Applying New Science to Global Health with discussants Leonard Rubenstein and Richard Klausner at The 2007 Aspen Health Forum. Clive Crook moderates.
Aspen Institute's Health Forum hosts an event where global health experts outline the most critical global health problems, explore which among them can be solved only with new science and technology, and consider how to implement those solutions.
Bio
Clive Crook
Clive Crook is a senior editor of The Atlantic and a columnist and editorial-board member at Bloomberg View. From 2007 to 2011, he was a Washington columnist and associate editor of the Financial Times. Before moving to live and work in the US, he worked for more than 20 years at The Economist, as economics correspondent, Washington correspondent, economics editor, and deputy editor. In that last role he guided the magazine’s editorial line across its interests in business, politics and international relations.
Richard Klausner
Richard D. Klausner is Managing Partner of The Column Group, a venture capital fund focused on building the next generation of drug discovery and development companies. Dr. Klausner is the former Executive Director for Global Health of the Bill and Melinda Gates Foundation. Prior to that he served as Director of the National Cancer Institute from 1995 to 2001.
Dr. Klausner's research in hematology has been recognized with many awards, including the William Damashek Prize and the Outstanding Investigator Award of the American Federation of Clinical Research. He has served as an adviser to the Presidents of the National Academies for counter-terrorism and as a liaison to the White House Office of Science and Technology Policy. Dr. Klausner is a member of the National Academy of Sciences, the Institute of Medicine and the American Academy of Arts and Sciences.
Leonard Rubenstein
Leonard Rubenstein is President of Physicians for Human Rights, an organization that mobilizes the health professions to advance human rights. He has been a leader in promoting health policy on the basis of human rights both in the United States and in the developing world.

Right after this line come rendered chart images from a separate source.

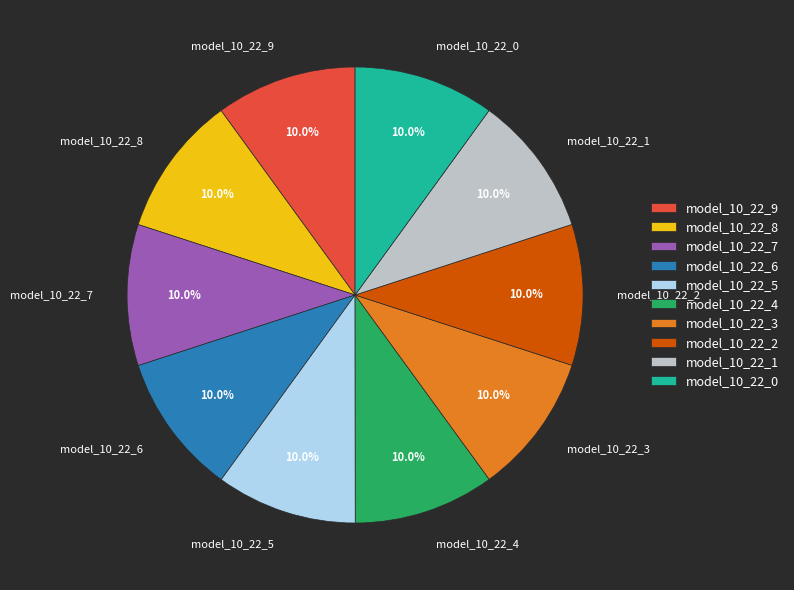

Count the number of slices in the pie.

10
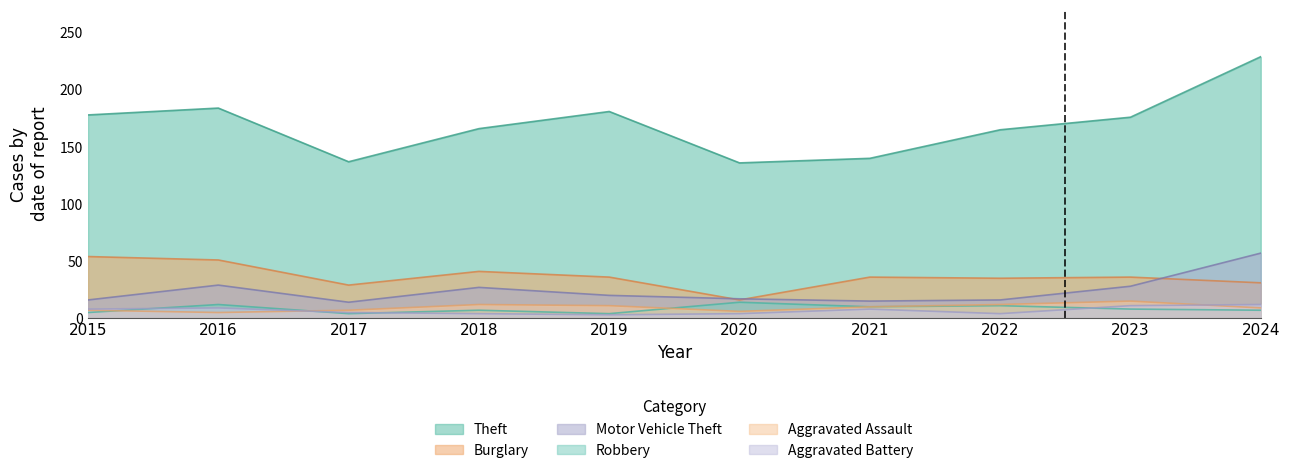

Reading left to right, transcribe all the data shown in this chart.

Theft: 178	184	137	166	181	136	140	165	176	229
Burglary: 54	51	29	41	36	16	36	35	36	31
Motor Vehicle Theft: 16	29	14	27	20	17	15	16	28	57
Robbery: 5	12	4	7	4	14	10	11	8	7
Aggravated Assault: 7	5	7	12	11	6	10	12	15	9
Aggravated Battery: 8	9	5	4	3	4	8	4	11	12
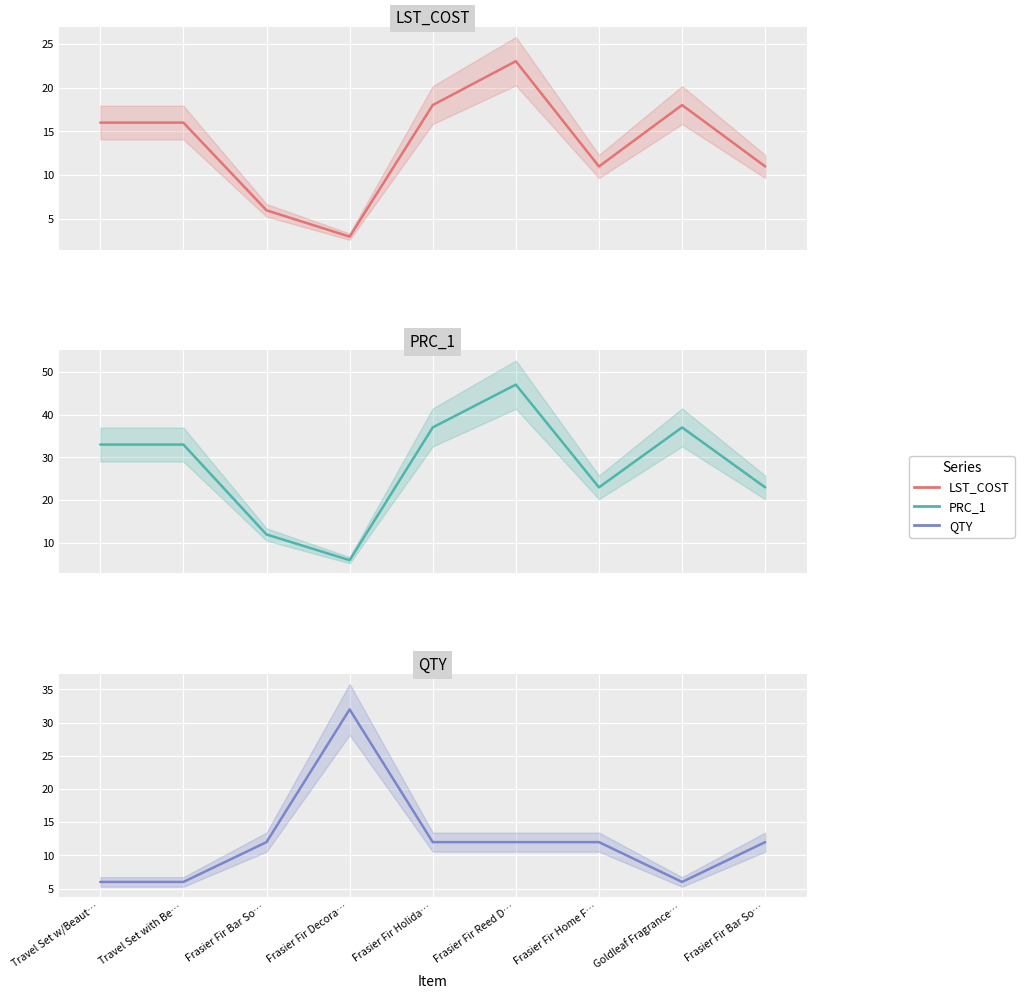

Rank the series at Frasier Fir Home F… from lowest to highest value.

LST_COST, QTY, PRC_1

He initiated the Health Action AIDS Campaign, which brings the knowledge and voices of physicians and other health professionals, both in the United States, and in Africa, to advocacy for resources and sound policy on HIV/AIDS.
He also has been at the forefront of a broad effort to increase human resources for health in Africa. Mr. Rubenstein has conducted human rights investigations throughout the world and has published widely, from academic journals to the op-ed pages of The Washington Post and The New York Times. He has received numerous awards, including the Health Care Hero Award from the Congressional Minority Caucuses.